De même, on pourra mettre un terme au processus d’« agencification » de l’État, conséquence du libéralisme qui signe le démembrement de l’État par lui-même. De fait, les dispositifs verticaux d’appels à projets lancés par ces agences court-circuitent régulièrement les services déconcentrés et entretiennent des logiques sélectives.
Ensuite, cette redéfinition opérée, il convient d’ajuster certaines compétences pour certaines collectivités territoriales : affirmer le rôle social du département, redonner quelques compétences à la région, comme le service de l’emploi et l’apprentissage, et donner une place plus affirmée aux élus locaux dans la gestion des hôpitaux. En outre, il faut rompre avec une vision trop homogène du fonctionnement des EPCI (établissements publics de coopération intercommunale).
Si l’État se redéfinit, les collectivités territoriales doivent faire de même, car, pour paraphraser Hobbes, il n’est pas possible que le territoire soit caractérisé par la guerre de tous contre tous. Nous devons installer une logique horizontale, une logique d’interterritorialité.
L’interterritorialité est, d’une certaine façon, le pendant de la subsidiarité : elle doit remettre le citoyen au cœur des vécus territoriaux. Si les institutions sont fixes, les populations, elles, sont mobiles, passant d’une institution à une autre. S’il n’y a pas de continuité, par exemple en matière de transports publics, cela pose des difficultés graves à certains Français.
Dans cet esprit, il faut élaborer des pactes interterritoriaux, à l’échelle départementale ou interdépartementale. Ils sont la condition de l’affirmation d’une nouvelle justice spatiale pour tous les territoires, des ruralités françaises aux zones urbaines en difficulté. La même perspective est à l’œuvre s’agissant des territoires transfrontaliers.

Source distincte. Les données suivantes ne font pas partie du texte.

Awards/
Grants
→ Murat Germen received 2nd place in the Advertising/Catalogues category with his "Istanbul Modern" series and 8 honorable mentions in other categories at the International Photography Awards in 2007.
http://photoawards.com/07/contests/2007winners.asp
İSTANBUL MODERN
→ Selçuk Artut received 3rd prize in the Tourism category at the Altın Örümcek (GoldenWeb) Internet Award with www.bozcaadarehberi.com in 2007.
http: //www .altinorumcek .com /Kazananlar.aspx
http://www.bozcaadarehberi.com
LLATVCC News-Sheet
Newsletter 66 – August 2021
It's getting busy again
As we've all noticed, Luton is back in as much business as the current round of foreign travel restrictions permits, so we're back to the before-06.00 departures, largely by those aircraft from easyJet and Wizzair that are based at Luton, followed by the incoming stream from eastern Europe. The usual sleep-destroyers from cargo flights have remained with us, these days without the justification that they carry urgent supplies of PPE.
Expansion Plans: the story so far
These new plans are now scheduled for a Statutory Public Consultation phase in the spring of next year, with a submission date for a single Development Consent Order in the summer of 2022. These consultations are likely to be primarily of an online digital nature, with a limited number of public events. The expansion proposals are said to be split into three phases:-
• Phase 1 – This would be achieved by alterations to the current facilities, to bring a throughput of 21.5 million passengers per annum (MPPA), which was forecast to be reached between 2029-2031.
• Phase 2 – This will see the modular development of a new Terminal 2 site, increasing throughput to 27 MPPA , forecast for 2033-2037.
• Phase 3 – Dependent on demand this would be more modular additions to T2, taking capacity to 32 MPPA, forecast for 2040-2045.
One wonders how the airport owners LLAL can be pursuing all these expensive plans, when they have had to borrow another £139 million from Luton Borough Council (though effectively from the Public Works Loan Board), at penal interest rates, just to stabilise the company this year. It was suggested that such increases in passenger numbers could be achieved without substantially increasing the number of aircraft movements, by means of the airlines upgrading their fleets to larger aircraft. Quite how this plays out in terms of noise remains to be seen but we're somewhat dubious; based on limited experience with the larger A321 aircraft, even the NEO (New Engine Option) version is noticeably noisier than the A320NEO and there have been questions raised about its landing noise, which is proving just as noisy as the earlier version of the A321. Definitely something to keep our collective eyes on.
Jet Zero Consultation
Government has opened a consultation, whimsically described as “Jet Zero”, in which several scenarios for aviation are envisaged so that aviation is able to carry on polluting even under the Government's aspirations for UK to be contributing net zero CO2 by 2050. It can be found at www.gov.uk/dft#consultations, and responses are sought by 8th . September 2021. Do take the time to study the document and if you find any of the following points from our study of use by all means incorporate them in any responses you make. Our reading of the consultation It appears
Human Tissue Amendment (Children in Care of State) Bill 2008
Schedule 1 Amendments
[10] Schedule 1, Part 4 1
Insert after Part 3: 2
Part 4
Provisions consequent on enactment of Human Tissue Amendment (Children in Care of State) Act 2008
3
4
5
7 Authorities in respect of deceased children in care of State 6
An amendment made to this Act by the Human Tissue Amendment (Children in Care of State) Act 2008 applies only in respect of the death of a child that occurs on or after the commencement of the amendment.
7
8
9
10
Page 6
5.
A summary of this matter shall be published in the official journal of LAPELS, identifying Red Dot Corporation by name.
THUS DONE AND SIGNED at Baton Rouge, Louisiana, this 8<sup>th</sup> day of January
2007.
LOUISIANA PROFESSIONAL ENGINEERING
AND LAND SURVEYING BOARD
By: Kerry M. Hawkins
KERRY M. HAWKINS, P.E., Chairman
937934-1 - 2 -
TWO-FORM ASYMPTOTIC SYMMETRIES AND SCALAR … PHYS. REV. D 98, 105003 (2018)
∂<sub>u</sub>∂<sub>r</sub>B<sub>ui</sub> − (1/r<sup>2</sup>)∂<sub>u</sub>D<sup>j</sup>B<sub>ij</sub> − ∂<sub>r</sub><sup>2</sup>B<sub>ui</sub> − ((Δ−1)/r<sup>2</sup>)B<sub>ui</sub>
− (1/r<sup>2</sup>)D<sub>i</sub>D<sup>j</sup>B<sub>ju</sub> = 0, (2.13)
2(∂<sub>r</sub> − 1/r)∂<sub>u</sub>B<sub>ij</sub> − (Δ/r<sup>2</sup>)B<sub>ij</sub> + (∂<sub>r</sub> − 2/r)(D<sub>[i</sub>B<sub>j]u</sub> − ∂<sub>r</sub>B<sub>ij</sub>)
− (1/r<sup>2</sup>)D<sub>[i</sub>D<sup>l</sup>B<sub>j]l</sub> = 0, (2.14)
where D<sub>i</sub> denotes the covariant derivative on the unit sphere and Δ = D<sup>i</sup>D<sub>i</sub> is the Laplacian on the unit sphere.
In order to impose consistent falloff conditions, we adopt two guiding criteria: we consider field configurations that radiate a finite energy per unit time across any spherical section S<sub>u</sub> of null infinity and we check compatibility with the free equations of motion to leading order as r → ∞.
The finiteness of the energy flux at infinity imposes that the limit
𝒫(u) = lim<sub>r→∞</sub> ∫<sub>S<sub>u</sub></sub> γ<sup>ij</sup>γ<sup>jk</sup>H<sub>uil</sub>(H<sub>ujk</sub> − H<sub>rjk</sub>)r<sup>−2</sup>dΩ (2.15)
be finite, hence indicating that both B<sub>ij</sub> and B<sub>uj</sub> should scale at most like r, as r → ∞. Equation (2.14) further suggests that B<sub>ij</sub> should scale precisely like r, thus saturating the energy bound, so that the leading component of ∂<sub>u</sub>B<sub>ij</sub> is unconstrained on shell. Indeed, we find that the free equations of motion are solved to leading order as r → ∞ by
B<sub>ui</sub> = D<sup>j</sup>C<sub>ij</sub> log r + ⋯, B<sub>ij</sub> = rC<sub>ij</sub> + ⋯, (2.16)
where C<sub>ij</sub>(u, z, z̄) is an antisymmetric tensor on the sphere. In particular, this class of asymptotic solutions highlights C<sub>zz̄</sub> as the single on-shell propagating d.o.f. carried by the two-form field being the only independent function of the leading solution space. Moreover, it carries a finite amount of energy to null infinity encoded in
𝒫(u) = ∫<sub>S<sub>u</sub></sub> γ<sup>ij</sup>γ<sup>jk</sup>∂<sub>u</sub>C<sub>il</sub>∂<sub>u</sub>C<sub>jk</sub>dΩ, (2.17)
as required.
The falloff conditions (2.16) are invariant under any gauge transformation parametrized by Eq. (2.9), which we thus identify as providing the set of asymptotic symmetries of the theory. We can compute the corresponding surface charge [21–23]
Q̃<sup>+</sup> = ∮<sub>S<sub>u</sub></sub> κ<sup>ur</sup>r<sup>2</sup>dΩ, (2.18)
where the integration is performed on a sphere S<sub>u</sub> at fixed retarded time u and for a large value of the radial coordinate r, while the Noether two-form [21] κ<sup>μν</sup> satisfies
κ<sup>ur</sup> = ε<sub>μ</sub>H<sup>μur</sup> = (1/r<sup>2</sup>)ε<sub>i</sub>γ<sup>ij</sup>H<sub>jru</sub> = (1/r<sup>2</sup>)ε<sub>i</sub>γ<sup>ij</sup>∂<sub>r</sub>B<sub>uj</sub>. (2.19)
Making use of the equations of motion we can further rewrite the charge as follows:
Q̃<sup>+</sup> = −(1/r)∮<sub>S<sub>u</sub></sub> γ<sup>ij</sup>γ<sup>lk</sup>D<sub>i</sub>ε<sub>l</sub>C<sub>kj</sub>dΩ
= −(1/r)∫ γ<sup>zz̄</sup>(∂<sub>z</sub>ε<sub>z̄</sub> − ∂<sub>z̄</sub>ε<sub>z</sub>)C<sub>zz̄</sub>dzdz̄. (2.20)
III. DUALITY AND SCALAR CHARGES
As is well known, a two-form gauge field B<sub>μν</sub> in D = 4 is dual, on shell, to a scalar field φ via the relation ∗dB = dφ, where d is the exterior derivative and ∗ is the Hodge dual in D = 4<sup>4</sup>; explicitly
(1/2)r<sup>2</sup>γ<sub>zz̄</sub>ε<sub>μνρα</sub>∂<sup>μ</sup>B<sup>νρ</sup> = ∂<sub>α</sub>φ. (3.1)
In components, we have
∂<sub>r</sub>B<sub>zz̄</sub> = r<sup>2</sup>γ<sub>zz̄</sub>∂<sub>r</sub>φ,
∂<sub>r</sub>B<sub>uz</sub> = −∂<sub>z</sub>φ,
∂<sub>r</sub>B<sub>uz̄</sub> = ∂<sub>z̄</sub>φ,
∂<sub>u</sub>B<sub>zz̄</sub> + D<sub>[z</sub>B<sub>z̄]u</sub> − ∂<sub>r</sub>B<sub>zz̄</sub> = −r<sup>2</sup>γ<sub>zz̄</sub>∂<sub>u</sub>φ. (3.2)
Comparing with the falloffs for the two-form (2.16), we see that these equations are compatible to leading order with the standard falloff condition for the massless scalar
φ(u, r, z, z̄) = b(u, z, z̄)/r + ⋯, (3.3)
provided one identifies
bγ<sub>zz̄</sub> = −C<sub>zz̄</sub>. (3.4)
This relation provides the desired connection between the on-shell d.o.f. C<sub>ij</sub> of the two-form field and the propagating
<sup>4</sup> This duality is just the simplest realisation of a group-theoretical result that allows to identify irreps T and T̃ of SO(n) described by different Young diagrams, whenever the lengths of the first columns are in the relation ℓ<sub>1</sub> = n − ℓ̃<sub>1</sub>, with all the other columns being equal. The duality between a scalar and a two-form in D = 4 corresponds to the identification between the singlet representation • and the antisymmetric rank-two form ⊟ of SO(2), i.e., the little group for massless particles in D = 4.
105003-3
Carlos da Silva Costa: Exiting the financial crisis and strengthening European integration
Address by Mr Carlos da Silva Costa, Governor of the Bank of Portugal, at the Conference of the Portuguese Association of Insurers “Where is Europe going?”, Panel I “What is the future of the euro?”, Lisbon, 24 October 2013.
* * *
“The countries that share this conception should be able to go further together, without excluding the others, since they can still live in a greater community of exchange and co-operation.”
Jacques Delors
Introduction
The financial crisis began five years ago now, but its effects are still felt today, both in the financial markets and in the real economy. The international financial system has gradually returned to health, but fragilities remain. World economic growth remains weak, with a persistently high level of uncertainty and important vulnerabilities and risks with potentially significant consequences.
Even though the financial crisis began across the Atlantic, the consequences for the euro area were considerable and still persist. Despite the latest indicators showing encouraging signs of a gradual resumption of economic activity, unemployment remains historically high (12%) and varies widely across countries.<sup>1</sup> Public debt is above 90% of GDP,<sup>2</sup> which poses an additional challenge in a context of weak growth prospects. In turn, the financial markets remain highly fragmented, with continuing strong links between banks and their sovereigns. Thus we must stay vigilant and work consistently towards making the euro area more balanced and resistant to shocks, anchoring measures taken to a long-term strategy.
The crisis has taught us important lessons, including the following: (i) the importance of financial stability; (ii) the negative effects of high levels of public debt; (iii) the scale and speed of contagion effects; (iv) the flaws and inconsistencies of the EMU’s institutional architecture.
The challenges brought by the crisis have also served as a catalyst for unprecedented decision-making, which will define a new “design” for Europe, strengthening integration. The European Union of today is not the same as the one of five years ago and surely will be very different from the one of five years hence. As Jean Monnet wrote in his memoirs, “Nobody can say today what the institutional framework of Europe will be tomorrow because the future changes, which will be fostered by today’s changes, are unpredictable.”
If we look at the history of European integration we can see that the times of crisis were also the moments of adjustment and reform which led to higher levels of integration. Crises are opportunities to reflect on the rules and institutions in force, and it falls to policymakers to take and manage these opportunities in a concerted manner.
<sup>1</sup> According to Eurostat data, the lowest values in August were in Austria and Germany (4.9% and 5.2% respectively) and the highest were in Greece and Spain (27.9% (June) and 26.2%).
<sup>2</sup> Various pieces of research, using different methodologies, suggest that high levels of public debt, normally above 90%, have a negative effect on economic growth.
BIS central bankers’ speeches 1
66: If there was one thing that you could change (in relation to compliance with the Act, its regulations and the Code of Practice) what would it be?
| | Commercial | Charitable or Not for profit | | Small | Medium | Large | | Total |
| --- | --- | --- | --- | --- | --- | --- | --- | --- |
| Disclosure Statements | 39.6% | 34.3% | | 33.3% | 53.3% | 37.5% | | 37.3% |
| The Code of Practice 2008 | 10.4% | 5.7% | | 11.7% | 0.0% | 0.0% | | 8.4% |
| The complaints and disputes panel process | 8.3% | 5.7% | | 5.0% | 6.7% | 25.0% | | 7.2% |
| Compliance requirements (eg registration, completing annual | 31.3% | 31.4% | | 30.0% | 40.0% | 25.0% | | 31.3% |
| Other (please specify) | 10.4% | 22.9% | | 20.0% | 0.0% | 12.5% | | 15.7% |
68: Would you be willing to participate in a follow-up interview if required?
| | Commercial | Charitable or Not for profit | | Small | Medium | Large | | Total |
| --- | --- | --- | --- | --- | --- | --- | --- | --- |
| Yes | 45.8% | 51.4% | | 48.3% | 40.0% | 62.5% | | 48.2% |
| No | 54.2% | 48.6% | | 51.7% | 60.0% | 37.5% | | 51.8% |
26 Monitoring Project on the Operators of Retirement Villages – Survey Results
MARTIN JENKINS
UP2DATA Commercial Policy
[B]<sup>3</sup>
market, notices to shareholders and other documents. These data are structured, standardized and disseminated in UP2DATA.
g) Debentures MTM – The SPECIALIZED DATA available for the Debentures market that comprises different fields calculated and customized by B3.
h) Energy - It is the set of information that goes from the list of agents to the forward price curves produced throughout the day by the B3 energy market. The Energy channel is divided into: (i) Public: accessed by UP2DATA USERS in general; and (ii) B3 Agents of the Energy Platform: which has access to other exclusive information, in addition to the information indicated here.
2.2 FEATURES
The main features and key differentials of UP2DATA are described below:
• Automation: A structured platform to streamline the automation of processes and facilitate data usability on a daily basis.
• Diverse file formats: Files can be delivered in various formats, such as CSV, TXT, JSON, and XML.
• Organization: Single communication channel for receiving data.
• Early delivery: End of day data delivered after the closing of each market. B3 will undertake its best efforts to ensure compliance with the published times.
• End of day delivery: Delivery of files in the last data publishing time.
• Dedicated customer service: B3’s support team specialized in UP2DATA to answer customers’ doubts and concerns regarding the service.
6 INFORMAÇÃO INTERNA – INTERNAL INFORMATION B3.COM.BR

Cette vision encourage également la possibilité d’évolutions différenciées et adaptées aux diversités territoriales : expérimentations, droit à la différenciation, pouvoir réglementaire des collectivités territoriales.
La différenciation est, en quelque sorte, l’aboutissement du processus de décentralisation. Naturellement, lorsque nous parlons de différenciation, nous pensons également aux outre-mer.
Cette nouvelle grammaire territoriale – un État recentré et des territoires plus coopératifs – a deux autres implications.
La première, financière, sera développée par mon collègue Didier Marie dans quelques instants.
La seconde concerne la démocratie locale, qui doit être approfondie et rendue inclusive ; elle doit à la fois favoriser la participation et renforcer la responsabilité des citoyens. En particulier, il faudra renforcer la parité : sans mesures fortes, il ne sera jamais possible d’atteindre des équilibres au sein des exécutifs locaux ! Il convient également d’accroître les droits des élus d’opposition, d’assurer la séparation des fonctions exécutives et législatives locales et de démocratiser les fonctions électives par la mise en place d’un statut de l’élu.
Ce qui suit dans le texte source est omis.